Two Quick Reviews: 360Desktop for Windows 7 and XBMC for Linux (Ubuntu 9.10)


Well… I installed and tried 360 Desktop on my Windows 7 system. Cute, but useless in terms of improving the UI. All it does is pan a panoramic photo on your desktop. You have the option of having desktop icons and application windows stay “pinned” to that wallpaper, or you can individually keep icons/windows in one place. But it’s slow. I kept my icons stationary (why would anyone want their desktop icons to move off screen?) but let the app windows move with the wallpaper. It takes too long to cycle all the way around. You don’t have control over the speed of the movement. In Compiz Fusion, you determine the speed of the rotation of the desktop cube/shpere/cylinder based on your mouse movement. It does give you more space to work with, but if you can’t navigate that space quickly and efficiently, how useful is it? So I give it three stars out of five for cuteness factor. But it’s not useful to me. Someone suggested I try Bumptop. I’ll give it a shot but it looks gimmicky to me.
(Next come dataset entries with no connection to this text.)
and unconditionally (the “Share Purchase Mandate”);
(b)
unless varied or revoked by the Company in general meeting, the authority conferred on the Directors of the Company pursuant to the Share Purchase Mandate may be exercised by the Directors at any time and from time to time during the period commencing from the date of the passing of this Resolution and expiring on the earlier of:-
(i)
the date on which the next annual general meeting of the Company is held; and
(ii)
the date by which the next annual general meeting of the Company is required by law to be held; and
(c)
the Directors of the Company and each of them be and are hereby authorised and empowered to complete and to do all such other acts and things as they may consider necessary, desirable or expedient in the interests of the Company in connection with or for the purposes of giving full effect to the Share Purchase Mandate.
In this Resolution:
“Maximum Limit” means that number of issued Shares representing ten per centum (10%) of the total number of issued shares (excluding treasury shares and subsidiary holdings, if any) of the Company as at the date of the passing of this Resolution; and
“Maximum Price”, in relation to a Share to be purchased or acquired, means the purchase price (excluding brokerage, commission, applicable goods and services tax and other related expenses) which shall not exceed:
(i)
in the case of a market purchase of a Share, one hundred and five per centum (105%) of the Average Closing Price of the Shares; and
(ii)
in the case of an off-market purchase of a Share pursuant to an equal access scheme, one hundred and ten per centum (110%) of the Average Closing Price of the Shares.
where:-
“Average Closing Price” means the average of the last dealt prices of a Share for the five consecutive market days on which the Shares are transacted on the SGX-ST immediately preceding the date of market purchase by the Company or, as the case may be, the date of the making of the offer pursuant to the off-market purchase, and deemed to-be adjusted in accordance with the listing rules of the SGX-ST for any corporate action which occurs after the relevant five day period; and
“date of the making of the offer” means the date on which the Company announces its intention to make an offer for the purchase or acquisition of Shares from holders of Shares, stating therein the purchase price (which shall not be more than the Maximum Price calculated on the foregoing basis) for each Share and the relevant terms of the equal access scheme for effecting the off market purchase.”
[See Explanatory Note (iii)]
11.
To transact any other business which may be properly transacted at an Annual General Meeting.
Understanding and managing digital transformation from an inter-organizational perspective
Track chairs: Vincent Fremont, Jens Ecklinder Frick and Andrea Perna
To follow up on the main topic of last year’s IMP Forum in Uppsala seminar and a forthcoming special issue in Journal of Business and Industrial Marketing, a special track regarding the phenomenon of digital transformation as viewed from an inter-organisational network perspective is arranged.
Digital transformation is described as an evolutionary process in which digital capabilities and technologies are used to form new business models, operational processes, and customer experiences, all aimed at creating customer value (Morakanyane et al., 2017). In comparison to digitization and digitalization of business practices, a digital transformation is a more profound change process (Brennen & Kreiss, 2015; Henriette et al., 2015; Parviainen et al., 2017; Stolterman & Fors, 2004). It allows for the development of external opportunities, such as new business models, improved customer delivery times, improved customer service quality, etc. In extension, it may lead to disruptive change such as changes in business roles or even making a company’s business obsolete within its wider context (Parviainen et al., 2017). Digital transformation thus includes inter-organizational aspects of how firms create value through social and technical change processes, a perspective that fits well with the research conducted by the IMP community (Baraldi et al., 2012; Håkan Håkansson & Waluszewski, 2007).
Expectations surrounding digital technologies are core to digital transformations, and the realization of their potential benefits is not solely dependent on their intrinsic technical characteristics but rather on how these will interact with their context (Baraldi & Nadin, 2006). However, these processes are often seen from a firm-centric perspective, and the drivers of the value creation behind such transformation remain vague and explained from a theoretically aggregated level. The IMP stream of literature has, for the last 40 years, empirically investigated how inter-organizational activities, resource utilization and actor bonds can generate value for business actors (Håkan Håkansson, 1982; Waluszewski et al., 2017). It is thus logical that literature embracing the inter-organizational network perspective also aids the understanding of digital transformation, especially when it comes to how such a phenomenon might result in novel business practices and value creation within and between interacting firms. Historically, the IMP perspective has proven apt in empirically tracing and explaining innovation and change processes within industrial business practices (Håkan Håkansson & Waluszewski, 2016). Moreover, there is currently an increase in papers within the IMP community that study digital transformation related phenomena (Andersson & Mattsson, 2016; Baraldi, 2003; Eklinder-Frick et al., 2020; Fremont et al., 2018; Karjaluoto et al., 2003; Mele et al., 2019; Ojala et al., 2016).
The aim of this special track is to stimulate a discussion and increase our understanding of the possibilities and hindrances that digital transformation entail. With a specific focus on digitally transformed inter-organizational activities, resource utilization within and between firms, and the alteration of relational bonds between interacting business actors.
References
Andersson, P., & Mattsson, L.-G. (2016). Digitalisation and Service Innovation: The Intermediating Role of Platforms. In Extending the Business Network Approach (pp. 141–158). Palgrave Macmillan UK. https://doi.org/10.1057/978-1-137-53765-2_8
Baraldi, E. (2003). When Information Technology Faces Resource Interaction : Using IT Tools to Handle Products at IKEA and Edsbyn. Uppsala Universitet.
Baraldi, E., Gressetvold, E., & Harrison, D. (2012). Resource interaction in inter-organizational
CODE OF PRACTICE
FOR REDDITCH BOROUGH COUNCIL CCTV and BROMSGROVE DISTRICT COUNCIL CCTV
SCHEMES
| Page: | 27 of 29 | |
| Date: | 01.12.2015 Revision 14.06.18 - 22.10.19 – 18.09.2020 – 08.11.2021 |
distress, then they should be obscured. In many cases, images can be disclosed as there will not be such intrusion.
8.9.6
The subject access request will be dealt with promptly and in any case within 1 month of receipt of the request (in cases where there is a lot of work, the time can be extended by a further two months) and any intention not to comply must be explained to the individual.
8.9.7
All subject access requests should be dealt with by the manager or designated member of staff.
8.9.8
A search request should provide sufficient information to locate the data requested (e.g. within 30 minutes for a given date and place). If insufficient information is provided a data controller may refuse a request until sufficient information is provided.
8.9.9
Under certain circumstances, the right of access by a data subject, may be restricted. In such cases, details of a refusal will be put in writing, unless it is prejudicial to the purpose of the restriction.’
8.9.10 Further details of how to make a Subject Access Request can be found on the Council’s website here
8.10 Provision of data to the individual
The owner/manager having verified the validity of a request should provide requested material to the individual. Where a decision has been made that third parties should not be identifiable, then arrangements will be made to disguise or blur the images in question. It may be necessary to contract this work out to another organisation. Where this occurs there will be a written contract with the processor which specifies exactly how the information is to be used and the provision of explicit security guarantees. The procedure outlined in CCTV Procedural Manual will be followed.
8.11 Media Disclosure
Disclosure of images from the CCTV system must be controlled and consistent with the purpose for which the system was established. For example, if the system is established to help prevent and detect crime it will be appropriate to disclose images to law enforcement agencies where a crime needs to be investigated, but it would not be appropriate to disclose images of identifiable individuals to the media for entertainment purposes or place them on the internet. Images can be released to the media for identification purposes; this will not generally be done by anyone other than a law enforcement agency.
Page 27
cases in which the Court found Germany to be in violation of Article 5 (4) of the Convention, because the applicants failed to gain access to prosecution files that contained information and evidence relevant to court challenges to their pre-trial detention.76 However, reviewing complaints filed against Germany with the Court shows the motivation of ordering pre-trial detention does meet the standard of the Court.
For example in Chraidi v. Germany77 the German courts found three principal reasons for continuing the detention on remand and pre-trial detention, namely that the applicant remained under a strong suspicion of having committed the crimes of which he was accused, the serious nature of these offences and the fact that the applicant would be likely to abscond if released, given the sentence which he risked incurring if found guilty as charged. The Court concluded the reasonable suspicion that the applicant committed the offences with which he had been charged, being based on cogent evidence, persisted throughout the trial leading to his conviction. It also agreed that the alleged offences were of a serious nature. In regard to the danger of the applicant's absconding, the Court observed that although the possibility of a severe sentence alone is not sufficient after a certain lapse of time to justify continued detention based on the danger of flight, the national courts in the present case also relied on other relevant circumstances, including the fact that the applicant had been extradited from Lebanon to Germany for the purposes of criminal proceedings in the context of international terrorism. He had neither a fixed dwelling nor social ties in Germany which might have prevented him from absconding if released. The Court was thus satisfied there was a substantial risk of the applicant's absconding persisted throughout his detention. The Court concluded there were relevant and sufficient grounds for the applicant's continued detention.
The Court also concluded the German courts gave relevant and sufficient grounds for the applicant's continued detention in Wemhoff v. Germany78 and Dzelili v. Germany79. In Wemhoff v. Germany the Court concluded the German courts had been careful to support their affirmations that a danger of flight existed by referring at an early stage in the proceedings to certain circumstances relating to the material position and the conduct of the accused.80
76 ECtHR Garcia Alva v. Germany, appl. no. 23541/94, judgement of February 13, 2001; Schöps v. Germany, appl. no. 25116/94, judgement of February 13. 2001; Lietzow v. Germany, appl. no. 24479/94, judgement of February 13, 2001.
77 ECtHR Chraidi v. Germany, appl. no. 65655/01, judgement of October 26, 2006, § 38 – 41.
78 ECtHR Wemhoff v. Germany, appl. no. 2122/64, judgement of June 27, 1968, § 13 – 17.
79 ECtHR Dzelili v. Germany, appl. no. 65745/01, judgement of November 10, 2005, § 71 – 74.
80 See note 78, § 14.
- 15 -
I was looking around for a Windows Media Center equivalent for Linux. I’m not actually much of a fan of media centers because it’s a new UI. That’s not a problem for me. But my wife and daughter need to be able to access the media center, so I’ve kept it on the familiar Gnome desktop with custom scripts, button panels with custom icons and the like. But I got curious tonight and tried out XBMC (started out as an XBOX Media Center but now it’s available for Linux, Windows, Mac and Apple TV platforms too). I installed it on my laptop (Ubuntu 9.10) and it works a treat. What I really like is that you don’t have to run it as the main shell. It does take over the screen, but it’s just an app. It does weather, photos, music, videos, plays DVDs (for external regions as well but requires the use of libdvdcss which violates software patents in a few countries), etc… pretty much everything I’ve been doing with Gnome for the past five or six years. And it has a lot of eye candy. It’s missing a few important features for me (like Xine’s Alt-1 through 9 to jump 10-90% into a program as well as other keybindings). But, it’s quite usable and somewhat simple to use. So I will be throwing this on the media center once I migrate it from Gentoo to Ubuntu 9.10. Kudos to the XBMC people!